Collected data entries:
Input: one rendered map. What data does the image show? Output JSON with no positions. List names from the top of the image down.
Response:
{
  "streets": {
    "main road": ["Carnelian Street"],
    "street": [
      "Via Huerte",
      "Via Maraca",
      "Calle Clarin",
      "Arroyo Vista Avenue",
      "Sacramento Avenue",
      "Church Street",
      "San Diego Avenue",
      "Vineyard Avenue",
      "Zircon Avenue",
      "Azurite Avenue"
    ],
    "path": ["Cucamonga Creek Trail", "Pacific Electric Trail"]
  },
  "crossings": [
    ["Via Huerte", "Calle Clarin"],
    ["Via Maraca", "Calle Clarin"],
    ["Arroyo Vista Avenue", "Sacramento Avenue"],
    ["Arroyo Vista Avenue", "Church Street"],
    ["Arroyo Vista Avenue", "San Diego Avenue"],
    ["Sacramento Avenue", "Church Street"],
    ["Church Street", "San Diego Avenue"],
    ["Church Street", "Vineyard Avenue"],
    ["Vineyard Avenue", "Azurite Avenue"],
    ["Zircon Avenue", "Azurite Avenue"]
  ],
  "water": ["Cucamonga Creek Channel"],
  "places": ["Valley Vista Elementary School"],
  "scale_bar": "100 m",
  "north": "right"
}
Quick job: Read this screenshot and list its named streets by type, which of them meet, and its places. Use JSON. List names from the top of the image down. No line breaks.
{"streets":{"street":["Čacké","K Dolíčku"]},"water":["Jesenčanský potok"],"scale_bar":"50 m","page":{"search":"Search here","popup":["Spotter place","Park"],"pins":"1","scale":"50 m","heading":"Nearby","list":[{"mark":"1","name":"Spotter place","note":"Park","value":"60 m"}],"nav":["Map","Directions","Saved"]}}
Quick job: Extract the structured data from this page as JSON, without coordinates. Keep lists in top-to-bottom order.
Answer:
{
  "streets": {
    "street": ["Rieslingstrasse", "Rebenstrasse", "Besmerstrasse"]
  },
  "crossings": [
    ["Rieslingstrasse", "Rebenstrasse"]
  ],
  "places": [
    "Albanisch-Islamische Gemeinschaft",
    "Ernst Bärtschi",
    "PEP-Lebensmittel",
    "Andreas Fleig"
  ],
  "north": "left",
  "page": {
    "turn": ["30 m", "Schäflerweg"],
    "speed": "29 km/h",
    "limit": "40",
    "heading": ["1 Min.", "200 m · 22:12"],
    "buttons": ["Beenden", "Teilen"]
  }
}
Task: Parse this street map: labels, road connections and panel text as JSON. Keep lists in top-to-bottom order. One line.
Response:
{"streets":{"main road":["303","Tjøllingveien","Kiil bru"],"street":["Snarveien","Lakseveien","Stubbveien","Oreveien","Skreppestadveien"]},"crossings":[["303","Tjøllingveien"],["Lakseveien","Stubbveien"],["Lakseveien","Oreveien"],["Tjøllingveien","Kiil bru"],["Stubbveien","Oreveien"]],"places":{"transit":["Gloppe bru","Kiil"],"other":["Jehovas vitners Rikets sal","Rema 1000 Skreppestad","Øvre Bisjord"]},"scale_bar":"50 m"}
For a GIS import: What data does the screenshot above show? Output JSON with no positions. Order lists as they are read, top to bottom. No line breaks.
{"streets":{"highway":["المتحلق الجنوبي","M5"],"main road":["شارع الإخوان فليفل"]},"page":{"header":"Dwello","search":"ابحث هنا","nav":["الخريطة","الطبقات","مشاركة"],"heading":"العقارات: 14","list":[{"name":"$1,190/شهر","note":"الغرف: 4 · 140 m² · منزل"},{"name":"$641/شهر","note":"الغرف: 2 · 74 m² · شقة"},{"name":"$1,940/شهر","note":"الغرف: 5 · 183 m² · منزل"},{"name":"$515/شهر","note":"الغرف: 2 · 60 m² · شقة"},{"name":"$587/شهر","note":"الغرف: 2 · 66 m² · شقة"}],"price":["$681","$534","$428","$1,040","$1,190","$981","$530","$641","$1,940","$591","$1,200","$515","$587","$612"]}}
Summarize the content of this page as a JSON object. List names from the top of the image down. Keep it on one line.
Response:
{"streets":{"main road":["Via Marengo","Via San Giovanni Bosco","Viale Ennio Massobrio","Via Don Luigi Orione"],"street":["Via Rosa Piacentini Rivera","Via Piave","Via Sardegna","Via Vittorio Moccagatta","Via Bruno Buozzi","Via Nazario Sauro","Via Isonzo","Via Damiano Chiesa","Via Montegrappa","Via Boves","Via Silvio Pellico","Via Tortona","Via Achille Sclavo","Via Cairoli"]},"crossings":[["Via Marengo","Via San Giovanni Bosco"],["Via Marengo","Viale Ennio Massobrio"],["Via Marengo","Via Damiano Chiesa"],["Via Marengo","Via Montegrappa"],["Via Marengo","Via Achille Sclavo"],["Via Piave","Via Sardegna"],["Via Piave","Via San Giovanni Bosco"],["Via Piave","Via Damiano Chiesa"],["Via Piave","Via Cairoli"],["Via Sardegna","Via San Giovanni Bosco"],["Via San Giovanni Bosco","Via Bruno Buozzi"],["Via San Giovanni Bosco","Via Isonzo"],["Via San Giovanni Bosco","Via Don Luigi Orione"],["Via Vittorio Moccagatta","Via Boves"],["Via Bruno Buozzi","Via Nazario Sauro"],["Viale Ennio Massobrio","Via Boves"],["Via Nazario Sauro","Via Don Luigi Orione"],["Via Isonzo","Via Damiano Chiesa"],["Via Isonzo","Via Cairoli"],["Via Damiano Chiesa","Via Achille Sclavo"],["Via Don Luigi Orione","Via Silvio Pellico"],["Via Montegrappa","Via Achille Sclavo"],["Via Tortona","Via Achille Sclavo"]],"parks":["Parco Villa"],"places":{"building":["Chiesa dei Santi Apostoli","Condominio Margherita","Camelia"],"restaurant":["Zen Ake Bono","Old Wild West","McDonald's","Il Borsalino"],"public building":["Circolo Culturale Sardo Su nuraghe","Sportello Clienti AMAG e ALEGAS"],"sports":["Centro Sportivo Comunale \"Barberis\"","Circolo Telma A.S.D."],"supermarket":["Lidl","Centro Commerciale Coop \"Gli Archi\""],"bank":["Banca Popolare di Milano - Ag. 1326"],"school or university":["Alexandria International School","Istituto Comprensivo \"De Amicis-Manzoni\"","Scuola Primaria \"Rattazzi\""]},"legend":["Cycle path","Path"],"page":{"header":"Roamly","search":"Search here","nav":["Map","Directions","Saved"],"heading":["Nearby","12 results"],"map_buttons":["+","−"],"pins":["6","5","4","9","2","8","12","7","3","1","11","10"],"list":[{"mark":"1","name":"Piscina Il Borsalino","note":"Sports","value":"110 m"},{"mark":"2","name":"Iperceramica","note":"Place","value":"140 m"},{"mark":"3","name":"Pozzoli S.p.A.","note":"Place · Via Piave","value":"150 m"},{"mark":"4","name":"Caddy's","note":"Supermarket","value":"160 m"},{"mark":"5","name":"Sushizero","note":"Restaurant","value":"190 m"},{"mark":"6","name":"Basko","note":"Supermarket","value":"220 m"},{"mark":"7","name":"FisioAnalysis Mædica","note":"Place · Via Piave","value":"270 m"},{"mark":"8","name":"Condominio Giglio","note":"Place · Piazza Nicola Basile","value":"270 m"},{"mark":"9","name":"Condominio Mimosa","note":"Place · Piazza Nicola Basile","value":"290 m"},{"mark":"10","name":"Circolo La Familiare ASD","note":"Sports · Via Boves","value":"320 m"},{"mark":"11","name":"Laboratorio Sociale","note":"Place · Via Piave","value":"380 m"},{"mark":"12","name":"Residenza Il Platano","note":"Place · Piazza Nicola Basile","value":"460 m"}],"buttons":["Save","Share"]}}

WORK INSTRUCTION: A word-for-word repeat of the full data is needed.

OUTPUT OF THE TASK:
Input: one rendered map. What data does the image show? Output JSON with no positions. List names from the top of the image down.
Response:
{
  "streets": {
    "main road": ["Carnelian Street"],
    "street": [
      "Via Huerte",
      "Via Maraca",
      "Calle Clarin",
      "Arroyo Vista Avenue",
      "Sacramento Avenue",
      "Church Street",
      "San Diego Avenue",
      "Vineyard Avenue",
      "Zircon Avenue",
      "Azurite Avenue"
    ],
    "path": ["Cucamonga Creek Trail", "Pacific Electric Trail"]
  },
  "crossings": [
    ["Via Huerte", "Calle Clarin"],
    ["Via Maraca", "Calle Clarin"],
    ["Arroyo Vista Avenue", "Sacramento Avenue"],
    ["Arroyo Vista Avenue", "Church Street"],
    ["Arroyo Vista Avenue", "San Diego Avenue"],
    ["Sacramento Avenue", "Church Street"],
    ["Church Street", "San Diego Avenue"],
    ["Church Street", "Vineyard Avenue"],
    ["Vineyard Avenue", "Azurite Avenue"],
    ["Zircon Avenue", "Azurite Avenue"]
  ],
  "water": ["Cucamonga Creek Channel"],
  "places": ["Valley Vista Elementary School"],
  "scale_bar": "100 m",
  "north": "right"
}
Quick job: Read this screenshot and list its named streets by type, which of them meet, and its places. Use JSON. List names from the top of the image down. No line breaks.
{"streets":{"street":["Čacké","K Dolíčku"]},"water":["Jesenčanský potok"],"scale_bar":"50 m","page":{"search":"Search here","popup":["Spotter place","Park"],"pins":"1","scale":"50 m","heading":"Nearby","list":[{"mark":"1","name":"Spotter place","note":"Park","value":"60 m"}],"nav":["Map","Directions","Saved"]}}
Quick job: Extract the structured data from this page as JSON, without coordinates. Keep lists in top-to-bottom order.
Answer:
{
  "streets": {
    "street": ["Rieslingstrasse", "Rebenstrasse", "Besmerstrasse"]
  },
  "crossings": [
    ["Rieslingstrasse", "Rebenstrasse"]
  ],
  "places": [
    "Albanisch-Islamische Gemeinschaft",
    "Ernst Bärtschi",
    "PEP-Lebensmittel",
    "Andreas Fleig"
  ],
  "north": "left",
  "page": {
    "turn": ["30 m", "Schäflerweg"],
    "speed": "29 km/h",
    "limit": "40",
    "heading": ["1 Min.", "200 m · 22:12"],
    "buttons": ["Beenden", "Teilen"]
  }
}
Task: Parse this street map: labels, road connections and panel text as JSON. Keep lists in top-to-bottom order. One line.
Response:
{"streets":{"main road":["303","Tjøllingveien","Kiil bru"],"street":["Snarveien","Lakseveien","Stubbveien","Oreveien","Skreppestadveien"]},"crossings":[["303","Tjøllingveien"],["Lakseveien","Stubbveien"],["Lakseveien","Oreveien"],["Tjøllingveien","Kiil bru"],["Stubbveien","Oreveien"]],"places":{"transit":["Gloppe bru","Kiil"],"other":["Jehovas vitners Rikets sal","Rema 1000 Skreppestad","Øvre Bisjord"]},"scale_bar":"50 m"}
For a GIS import: What data does the screenshot above show? Output JSON with no positions. Order lists as they are read, top to bottom. No line breaks.
{"streets":{"highway":["المتحلق الجنوبي","M5"],"main road":["شارع الإخوان فليفل"]},"page":{"header":"Dwello","search":"ابحث هنا","nav":["الخريطة","الطبقات","مشاركة"],"heading":"العقارات: 14","list":[{"name":"$1,190/شهر","note":"الغرف: 4 · 140 m² · منزل"},{"name":"$641/شهر","note":"الغرف: 2 · 74 m² · شقة"},{"name":"$1,940/شهر","note":"الغرف: 5 · 183 m² · منزل"},{"name":"$515/شهر","note":"الغرف: 2 · 60 m² · شقة"},{"name":"$587/شهر","note":"الغرف: 2 · 66 m² · شقة"}],"price":["$681","$534","$428","$1,040","$1,190","$981","$530","$641","$1,940","$591","$1,200","$515","$587","$612"]}}
Summarize the content of this page as a JSON object. List names from the top of the image down. Keep it on one line.
Response:
{"streets":{"main road":["Via Marengo","Via San Giovanni Bosco","Viale Ennio Massobrio","Via Don Luigi Orione"],"street":["Via Rosa Piacentini Rivera","Via Piave","Via Sardegna","Via Vittorio Moccagatta","Via Bruno Buozzi","Via Nazario Sauro","Via Isonzo","Via Damiano Chiesa","Via Montegrappa","Via Boves","Via Silvio Pellico","Via Tortona","Via Achille Sclavo","Via Cairoli"]},"crossings":[["Via Marengo","Via San Giovanni Bosco"],["Via Marengo","Viale Ennio Massobrio"],["Via Marengo","Via Damiano Chiesa"],["Via Marengo","Via Montegrappa"],["Via Marengo","Via Achille Sclavo"],["Via Piave","Via Sardegna"],["Via Piave","Via San Giovanni Bosco"],["Via Piave","Via Damiano Chiesa"],["Via Piave","Via Cairoli"],["Via Sardegna","Via San Giovanni Bosco"],["Via San Giovanni Bosco","Via Bruno Buozzi"],["Via San Giovanni Bosco","Via Isonzo"],["Via San Giovanni Bosco","Via Don Luigi Orione"],["Via Vittorio Moccagatta","Via Boves"],["Via Bruno Buozzi","Via Nazario Sauro"],["Viale Ennio Massobrio","Via Boves"],["Via Nazario Sauro","Via Don Luigi Orione"],["Via Isonzo","Via Damiano Chiesa"],["Via Isonzo","Via Cairoli"],["Via Damiano Chiesa","Via Achille Sclavo"],["Via Don Luigi Orione","Via Silvio Pellico"],["Via Montegrappa","Via Achille Sclavo"],["Via Tortona","Via Achille Sclavo"]],"parks":["Parco Villa"],"places":{"building":["Chiesa dei Santi Apostoli","Condominio Margherita","Camelia"],"restaurant":["Zen Ake Bono","Old Wild West","McDonald's","Il Borsalino"],"public building":["Circolo Culturale Sardo Su nuraghe","Sportello Clienti AMAG e ALEGAS"],"sports":["Centro Sportivo Comunale \"Barberis\"","Circolo Telma A.S.D."],"supermarket":["Lidl","Centro Commerciale Coop \"Gli Archi\""],"bank":["Banca Popolare di Milano - Ag. 1326"],"school or university":["Alexandria International School","Istituto Comprensivo \"De Amicis-Manzoni\"","Scuola Primaria \"Rattazzi\""]},"legend":["Cycle path","Path"],"page":{"header":"Roamly","search":"Search here","nav":["Map","Directions","Saved"],"heading":["Nearby","12 results"],"map_buttons":["+","−"],"pins":["6","5","4","9","2","8","12","7","3","1","11","10"],"list":[{"mark":"1","name":"Piscina Il Borsalino","note":"Sports","value":"110 m"},{"mark":"2","name":"Iperceramica","note":"Place","value":"140 m"},{"mark":"3","name":"Pozzoli S.p.A.","note":"Place · Via Piave","value":"150 m"},{"mark":"4","name":"Caddy's","note":"Supermarket","value":"160 m"},{"mark":"5","name":"Sushizero","note":"Restaurant","value":"190 m"},{"mark":"6","name":"Basko","note":"Supermarket","value":"220 m"},{"mark":"7","name":"FisioAnalysis Mædica","note":"Place · Via Piave","value":"270 m"},{"mark":"8","name":"Condominio Giglio","note":"Place · Piazza Nicola Basile","value":"270 m"},{"mark":"9","name":"Condominio Mimosa","note":"Place · Piazza Nicola Basile","value":"290 m"},{"mark":"10","name":"Circolo La Familiare ASD","note":"Sports · Via Boves","value":"320 m"},{"mark":"11","name":"Laboratorio Sociale","note":"Place · Via Piave","value":"380 m"},{"mark":"12","name":"Residenza Il Platano","note":"Place · Piazza Nicola Basile","value":"460 m"}],"buttons":["Save","Share"]}}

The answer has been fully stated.